Visually impaired sprinter David Brown first pulled on the US vest in late 2011, when he represented his country at the Parapan Am Games in Guadalajara, Mexico.
Less than a year later, he was on the start line of the 100m T11 semi-final at the London 2012 Paralympic Games, up against the likes of Brazilian Lucas Prado and China’s Lei Xue.
Xue went on to win the Paralympic title, Prado took silver. Brown meanwhile failed to reach the final in either the 100m or 200m T11.
But that was only the beginning. The memories from that time in the British capital still drive him forward five years on.
“It was a shocker for me, I was like ‘Oh man, this is awesome,’ but it also made me even more hungry to be like ‘Okay, you guys better look at my tail – I can do it too,’ said Brown.
“It was a dream come true. I always wanted to be a 2012 Paralympian. Being on that line it was a little nerve wrecking - I remember looking to my right and having Lucas Prado right there – at the time he was the world record holder.
“I’m like ‘Oh man, I’m going to race with him?’ But at the same time I’m thinking to myself, ‘You know what, I’m going to beat you and give you the race of your life.’”
Going back to London for this summer’s World Para Athletics Championships, which take place 14-23 July, will be an altogether different experience for the American.
The 24-year-old is now the reigning world and Paralympic champion and world record holder; he is the man everyone wants to beat.
“To step on the line and have everyone know who I am is pretty cool,” added Brown, who also holds the world record in the 200m T11.
“Of course that puts a target on my back, and everyone is shooting towards that target. But you know, I want people to shoot towards that target because that means that they’re behind me - just watching the target move further and further away.”
Brown, who competes with a blindfold and runs with his guide Jerome Avery, became the first Para athlete in his class to dip below the 11 second mark when he clocked 10.92 in 2014.
The track star credits that time in London as key to his progression.
“It opened my eyes to realise these guys are here to compete, and they are fast but then at the same time it opened my eyes to realise okay, there’s something that needs to be done with this.
“I was looking over the progression of the four years prior to that and I’m like ‘These guys are running the same times that they did in Beijing (2008), and then the next year and the following year after that the same thing.
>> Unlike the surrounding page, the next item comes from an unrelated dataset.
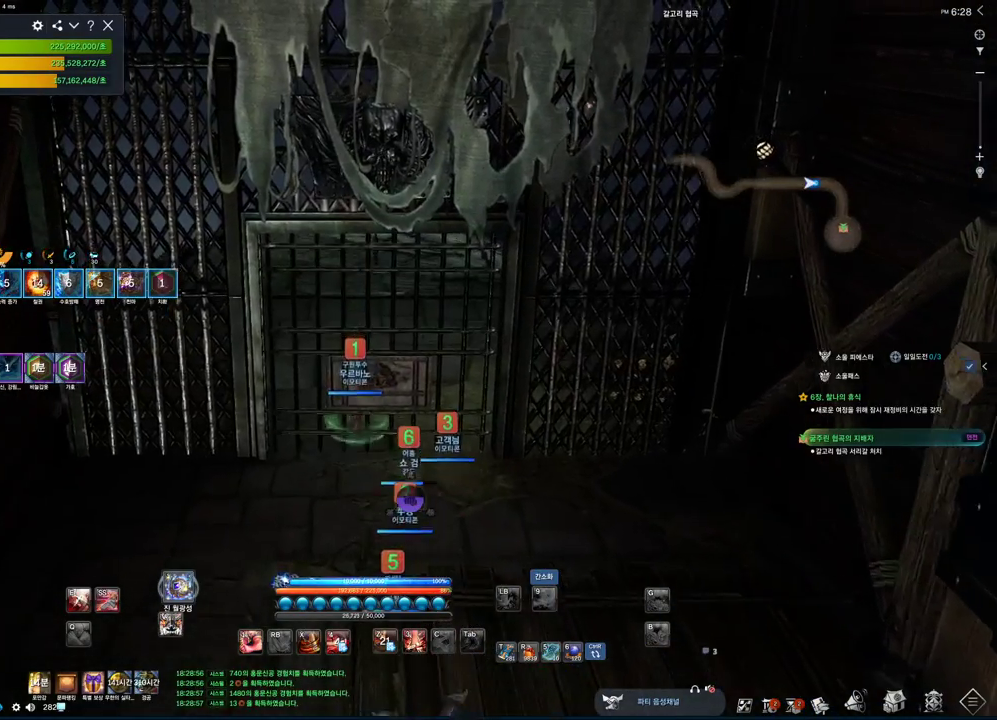
{"keys": ["w"], "mouse": [], "events": [[333, "space", "down"], [433, "space", "up"]]}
“There needed to be a game changer, and I was that factor to come in and run below 11 seconds and break the world record and of course continue to get faster.”
There is no doubt Brown’s rivals are hot on his heels – both Brazil’s Felipe Gomes and Namibia’s Ananias Shikongo set new personal bests when they finished second and third respectively at Rio 2016.
But Brown is ready, fired up by the very prospect of yet another unforgettable competition this summer.
“Now we have people looking at the visually impaired class as a competitive force and this is what needs to be done.
“It’s no time to sit around – I’ve got to get up, because these guys are shooting towards me.”